Sunshine Coast Airbnb Income Breakdown: What Owners Actually Earn in 2026

A realistic breakdown of gross income, hidden costs, and the strategies top-performing hosts use to maximise net profit.

Tita Siviour, Founder | Sunny Coast Stays

2/19/20261 min read

Introduction

The Sunshine Coast tourism market has evolved significantly over the last few years. With the lead-up to the 2032 Olympics and the surge in "work-from-anywhere" travelers, the earning potential for short-term rentals has shifted.

But if you’re a property owner in Maroochydore, Mooloolaba, or Caloundra, what does the bottom line actually look like today? Let’s break down the real numbers.

The "Location Premium" Factor

In 2026, we are seeing a widening gap between "standard" rentals and "experience-led" stays.

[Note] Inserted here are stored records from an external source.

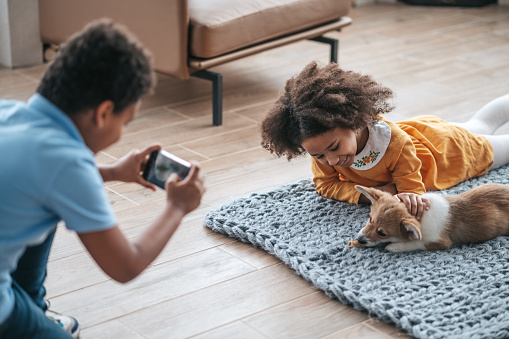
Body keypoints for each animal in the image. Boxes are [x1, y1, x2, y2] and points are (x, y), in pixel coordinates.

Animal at [350, 183, 509, 252]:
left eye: (382, 233)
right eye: (370, 219)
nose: (359, 240)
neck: (420, 216)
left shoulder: (439, 242)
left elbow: (416, 243)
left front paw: (394, 246)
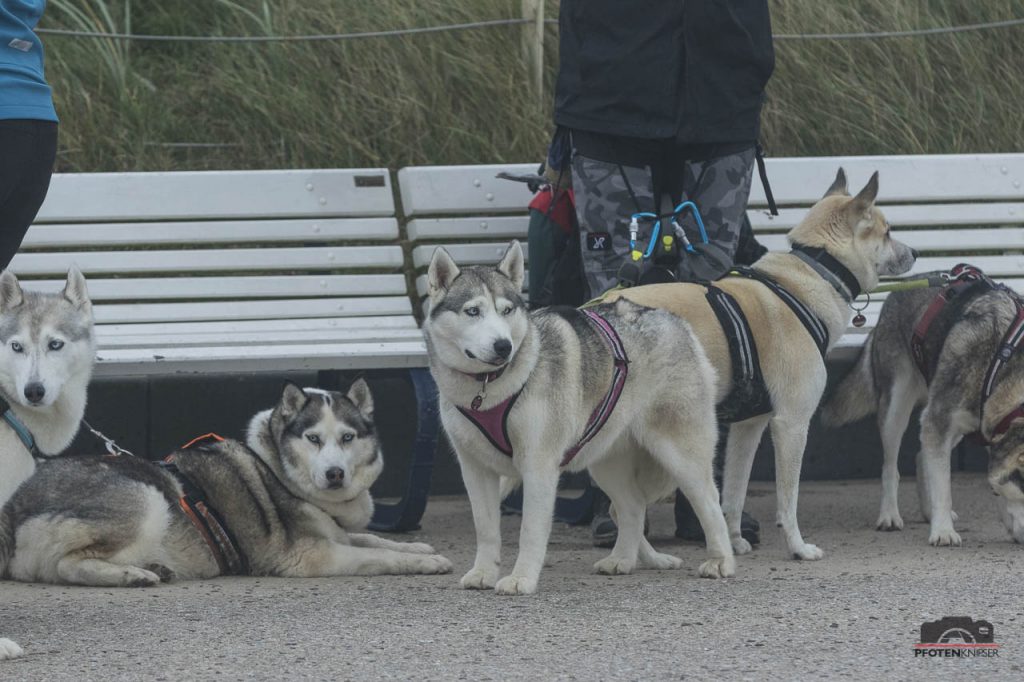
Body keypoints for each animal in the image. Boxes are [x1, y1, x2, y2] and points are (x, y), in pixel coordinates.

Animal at [0, 380, 452, 594]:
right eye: (312, 439)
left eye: (347, 438)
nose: (335, 474)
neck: (276, 469)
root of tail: (14, 507)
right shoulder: (309, 556)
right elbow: (376, 555)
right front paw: (425, 563)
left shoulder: (336, 533)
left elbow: (374, 540)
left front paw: (418, 547)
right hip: (147, 498)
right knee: (67, 565)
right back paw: (131, 575)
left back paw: (150, 568)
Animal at [423, 240, 733, 596]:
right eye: (472, 311)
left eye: (507, 311)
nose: (503, 346)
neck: (488, 389)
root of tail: (671, 319)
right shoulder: (475, 469)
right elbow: (486, 529)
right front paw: (484, 572)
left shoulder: (538, 466)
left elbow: (530, 531)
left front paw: (521, 578)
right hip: (605, 460)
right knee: (632, 506)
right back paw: (622, 559)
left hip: (679, 454)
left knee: (709, 501)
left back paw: (721, 560)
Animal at [603, 169, 917, 560]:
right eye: (887, 232)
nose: (916, 252)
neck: (812, 273)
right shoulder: (792, 425)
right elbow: (788, 499)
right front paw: (797, 547)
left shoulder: (748, 427)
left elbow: (735, 492)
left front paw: (736, 539)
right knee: (620, 507)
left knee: (622, 506)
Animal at [821, 268, 1024, 546]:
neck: (1004, 363)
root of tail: (905, 284)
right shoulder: (940, 420)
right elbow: (945, 487)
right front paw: (944, 531)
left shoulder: (985, 428)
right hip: (898, 404)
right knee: (891, 466)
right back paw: (890, 515)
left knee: (921, 456)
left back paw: (928, 511)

  • Beachfront Apartments (Mooloolaba/Alexandra Headland): Two-bedroom units are currently averaging $350–$550 per night during peak periods, with occupancy rates hovering around 75% due to year-round event tourism.

  • Family Homes (Buderim/Mountain Creek): Larger 4-bedroom homes with pools are seeing a surge in "multi-generational" travel bookings, often fetching $600+ per night during school holidays.

The Gross vs. Net Reality

A common mistake new hosts make is looking only at the gross booking subtotal. To understand your actual ROI, you must account for:

  1. Platform Fees: Airbnb and Stayz typically take a percentage (3-15% depending on the fee structure).

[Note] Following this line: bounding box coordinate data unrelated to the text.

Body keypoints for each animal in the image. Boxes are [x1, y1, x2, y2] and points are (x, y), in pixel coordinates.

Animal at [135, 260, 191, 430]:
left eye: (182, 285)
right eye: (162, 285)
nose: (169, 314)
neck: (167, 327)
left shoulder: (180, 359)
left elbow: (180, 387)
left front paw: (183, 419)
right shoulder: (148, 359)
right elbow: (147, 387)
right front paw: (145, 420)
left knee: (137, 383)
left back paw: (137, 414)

  2. Cleaning & Linens: In 2026, guest expectations for "hotel-grade" cleanliness are non-negotiable. Professional turnovers are a cost usually passed to the guest, but must be managed seamlessly.

  3. Utilities & Starlink/High-Speed Internet: With more "digital nomads" visiting the Coast, high-speed internet is now a utility cost that directly impacts your review scores and occupancy.

  4. Maintenance Buffer: We recommend setting aside 5% of gross income for the "salt air" factor—maintenance is higher on the coast.

The 2026 "Secret Sauce": Dynamic Pricing

The days of "set and forget" pricing are over. Owners who manually set a flat rate for summer and winter are leaving roughly 15–20% of revenue on the table. We use real-time data to adjust prices based on local events (like the Mooloolaba Triathlon or Noosa Eat & Drink), weather forecasts, and last-minute flight surges into MCY airport.

The Verdict: While a well-managed 2-bedroom apartment can gross between $65,000 and $85,000 AUD annually, the net profit depends entirely on your management efficiency and tax depreciation strategy.